## [CONSIGNE ÉCRITE 1]
Dans les lignes à traiter plus bas, prenez celles qui vont de la ligne contenant « Q: How many vases are there? » jusqu'à celle contenant « Number of sock shoes visible: 43 », incluse. Convertissez-les en une liste JSON de chaînes, à raison d'une chaîne par ligne, sans les lignes vides.

## [EXTRAIT]
+---+

8 questions à Alfred Alexandre
Considéré comme le chef de file de la génération littéraire post-créolité, Alfred Alexandre vit et écrit en Martinique. L’expérience charnelle de l’insularité constitue l’une des caractéristiques majeures de sa littérature… L’errance est le thème central qui traverse et donne son unité à une œuvre ouvrant sur une multiplicité de genres : roman, théâtre, essai, poésie, scénario. Parallèlement à son travail de création artistique, Alfred Alexandre a en charge la conception et la mise en œuvre de nombreux projets culturels.
Passionné de l’histoire de la littérature antillaise, nous avons rencontré Alfred Alexandre qui nous a présenté sa vision de l’écriture qui est le lieu (paysages, climats, sons, histoires, mythes, textes, espace social, etc.) qu’il habite.
Sur la création
1. Qu’est-ce qui inspire votre écriture ? Votre pays et son histoire, les paysages baignés de lumière de l’île aux fleurs ou les écrits de vos auteurs favoris?

+---+

## [CONSIGNE ÉCRITE 2]
Poursuivez l'entretien avec Alfred Alexandre à partir de l'endroit où il s'interrompt.

## [LIGNES À TRAITER]
+---+

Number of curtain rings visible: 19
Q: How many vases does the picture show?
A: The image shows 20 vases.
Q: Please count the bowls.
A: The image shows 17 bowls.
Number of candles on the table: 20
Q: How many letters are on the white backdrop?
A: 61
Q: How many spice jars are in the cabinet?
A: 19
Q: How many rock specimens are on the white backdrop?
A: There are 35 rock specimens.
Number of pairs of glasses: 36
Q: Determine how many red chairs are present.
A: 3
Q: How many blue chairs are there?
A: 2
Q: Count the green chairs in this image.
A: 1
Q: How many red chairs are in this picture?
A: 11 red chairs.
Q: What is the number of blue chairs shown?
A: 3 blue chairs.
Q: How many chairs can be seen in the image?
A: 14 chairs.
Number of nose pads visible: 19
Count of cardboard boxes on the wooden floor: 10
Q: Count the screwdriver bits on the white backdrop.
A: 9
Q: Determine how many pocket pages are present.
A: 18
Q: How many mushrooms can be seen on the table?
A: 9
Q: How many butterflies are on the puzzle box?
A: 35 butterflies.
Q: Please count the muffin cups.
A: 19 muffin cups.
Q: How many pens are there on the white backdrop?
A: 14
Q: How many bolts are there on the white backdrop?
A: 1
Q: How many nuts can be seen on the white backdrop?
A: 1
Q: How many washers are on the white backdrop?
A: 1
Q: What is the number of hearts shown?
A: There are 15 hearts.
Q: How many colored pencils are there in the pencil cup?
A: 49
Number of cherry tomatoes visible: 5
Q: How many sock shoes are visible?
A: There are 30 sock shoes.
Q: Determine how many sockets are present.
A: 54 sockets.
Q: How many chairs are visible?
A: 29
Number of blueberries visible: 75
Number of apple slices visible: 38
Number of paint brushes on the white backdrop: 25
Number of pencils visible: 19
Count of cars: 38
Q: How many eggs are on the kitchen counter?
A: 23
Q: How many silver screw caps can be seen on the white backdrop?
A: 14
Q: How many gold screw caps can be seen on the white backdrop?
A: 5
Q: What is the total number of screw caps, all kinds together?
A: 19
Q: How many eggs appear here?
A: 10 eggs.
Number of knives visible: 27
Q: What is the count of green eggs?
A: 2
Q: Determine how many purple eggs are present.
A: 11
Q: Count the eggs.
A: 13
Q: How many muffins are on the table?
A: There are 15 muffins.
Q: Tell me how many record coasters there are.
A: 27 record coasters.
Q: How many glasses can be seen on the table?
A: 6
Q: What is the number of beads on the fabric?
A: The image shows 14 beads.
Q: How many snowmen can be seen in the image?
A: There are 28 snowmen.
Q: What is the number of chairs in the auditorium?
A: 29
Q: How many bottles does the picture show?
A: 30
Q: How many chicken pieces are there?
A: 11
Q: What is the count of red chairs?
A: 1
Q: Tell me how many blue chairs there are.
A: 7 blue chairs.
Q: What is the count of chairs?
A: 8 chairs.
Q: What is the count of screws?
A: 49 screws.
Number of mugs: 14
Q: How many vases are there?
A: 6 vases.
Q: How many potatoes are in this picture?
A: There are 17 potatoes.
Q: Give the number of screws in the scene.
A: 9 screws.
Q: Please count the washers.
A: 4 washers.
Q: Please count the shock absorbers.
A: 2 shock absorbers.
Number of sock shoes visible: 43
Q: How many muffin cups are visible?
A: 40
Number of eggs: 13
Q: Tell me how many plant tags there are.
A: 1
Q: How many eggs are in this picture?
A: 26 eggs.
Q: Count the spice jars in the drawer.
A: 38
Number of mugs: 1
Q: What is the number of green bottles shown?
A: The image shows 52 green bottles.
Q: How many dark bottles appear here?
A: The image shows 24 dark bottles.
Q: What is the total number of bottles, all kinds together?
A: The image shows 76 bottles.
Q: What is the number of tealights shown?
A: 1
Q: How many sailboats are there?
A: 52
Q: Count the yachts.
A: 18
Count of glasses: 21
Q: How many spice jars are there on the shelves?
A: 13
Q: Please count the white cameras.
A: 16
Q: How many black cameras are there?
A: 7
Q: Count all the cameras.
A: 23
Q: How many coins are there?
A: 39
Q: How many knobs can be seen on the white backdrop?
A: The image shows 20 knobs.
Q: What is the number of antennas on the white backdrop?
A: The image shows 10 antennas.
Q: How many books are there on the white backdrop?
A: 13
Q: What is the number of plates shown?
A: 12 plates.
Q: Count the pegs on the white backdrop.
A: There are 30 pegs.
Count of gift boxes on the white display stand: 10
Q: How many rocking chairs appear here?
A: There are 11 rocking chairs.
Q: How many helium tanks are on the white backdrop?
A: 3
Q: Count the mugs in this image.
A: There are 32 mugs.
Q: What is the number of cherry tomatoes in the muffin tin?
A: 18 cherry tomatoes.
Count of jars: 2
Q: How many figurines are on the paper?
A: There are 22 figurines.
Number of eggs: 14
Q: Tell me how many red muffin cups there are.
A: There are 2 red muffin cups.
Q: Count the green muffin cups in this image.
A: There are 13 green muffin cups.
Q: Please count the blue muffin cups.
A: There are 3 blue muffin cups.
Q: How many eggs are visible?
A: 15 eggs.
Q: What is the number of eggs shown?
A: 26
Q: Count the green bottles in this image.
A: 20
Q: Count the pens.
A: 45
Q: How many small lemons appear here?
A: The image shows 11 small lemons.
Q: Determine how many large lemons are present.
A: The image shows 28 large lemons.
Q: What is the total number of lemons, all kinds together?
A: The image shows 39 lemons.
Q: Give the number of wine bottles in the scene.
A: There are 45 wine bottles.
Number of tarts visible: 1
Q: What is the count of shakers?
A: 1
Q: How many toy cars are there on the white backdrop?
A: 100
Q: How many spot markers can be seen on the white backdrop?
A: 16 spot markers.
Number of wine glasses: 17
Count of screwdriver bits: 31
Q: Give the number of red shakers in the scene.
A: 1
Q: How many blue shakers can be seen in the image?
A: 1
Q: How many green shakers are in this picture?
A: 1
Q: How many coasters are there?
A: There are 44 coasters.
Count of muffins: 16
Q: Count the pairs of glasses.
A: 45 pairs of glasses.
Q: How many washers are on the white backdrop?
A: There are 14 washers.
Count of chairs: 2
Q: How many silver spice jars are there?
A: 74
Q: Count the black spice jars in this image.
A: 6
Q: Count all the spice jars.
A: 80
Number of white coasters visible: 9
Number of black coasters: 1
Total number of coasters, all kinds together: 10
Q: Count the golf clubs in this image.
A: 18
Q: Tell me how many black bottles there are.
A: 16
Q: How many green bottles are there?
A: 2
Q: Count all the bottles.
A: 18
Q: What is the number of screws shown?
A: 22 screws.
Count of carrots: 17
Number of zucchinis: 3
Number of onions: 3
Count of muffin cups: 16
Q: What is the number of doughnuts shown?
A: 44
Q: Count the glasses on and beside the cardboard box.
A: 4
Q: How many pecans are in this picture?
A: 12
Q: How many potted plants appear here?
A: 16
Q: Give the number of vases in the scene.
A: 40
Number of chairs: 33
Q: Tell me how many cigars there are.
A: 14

+---+

## [BONNE RÉPONSE 1]
[
  "Q: How many vases are there?",
  "A: 6 vases.",
  "Q: How many potatoes are in this picture?",
  "A: There are 17 potatoes.",
  "Q: Give the number of screws in the scene.",
  "A: 9 screws.",
  "Q: Please count the washers.",
  "A: 4 washers.",
  "Q: Please count the shock absorbers.",
  "A: 2 shock absorbers.",
  "Number of sock shoes visible: 43"
]

## [BONNE RÉPONSE 2]
Pays... paysages... lumières, sons, couleurs, voix, mythes… bien sûr qu'il y a "un lieu", c'est-à-dire un ensemble d'expériences sensibles et intellectuelles qui déterminent un imaginaire ou, si on préfère, le matériau informe d'une écriture. C’est prioritairement le lieu que j’habite physiquement... L’expérience charnelle et quotidienne de l’insularité constituant, en effet, l’une des données majeures de ma littérature…Mais ce sont aussi tous les autres lieux du monde que la rêverie et la fréquentation des œuvres m’invitent librement à occuper…
2. Vous êtes de formation philosophe. Est-ce que votre formation détermine la trajectoire de l'écrivain?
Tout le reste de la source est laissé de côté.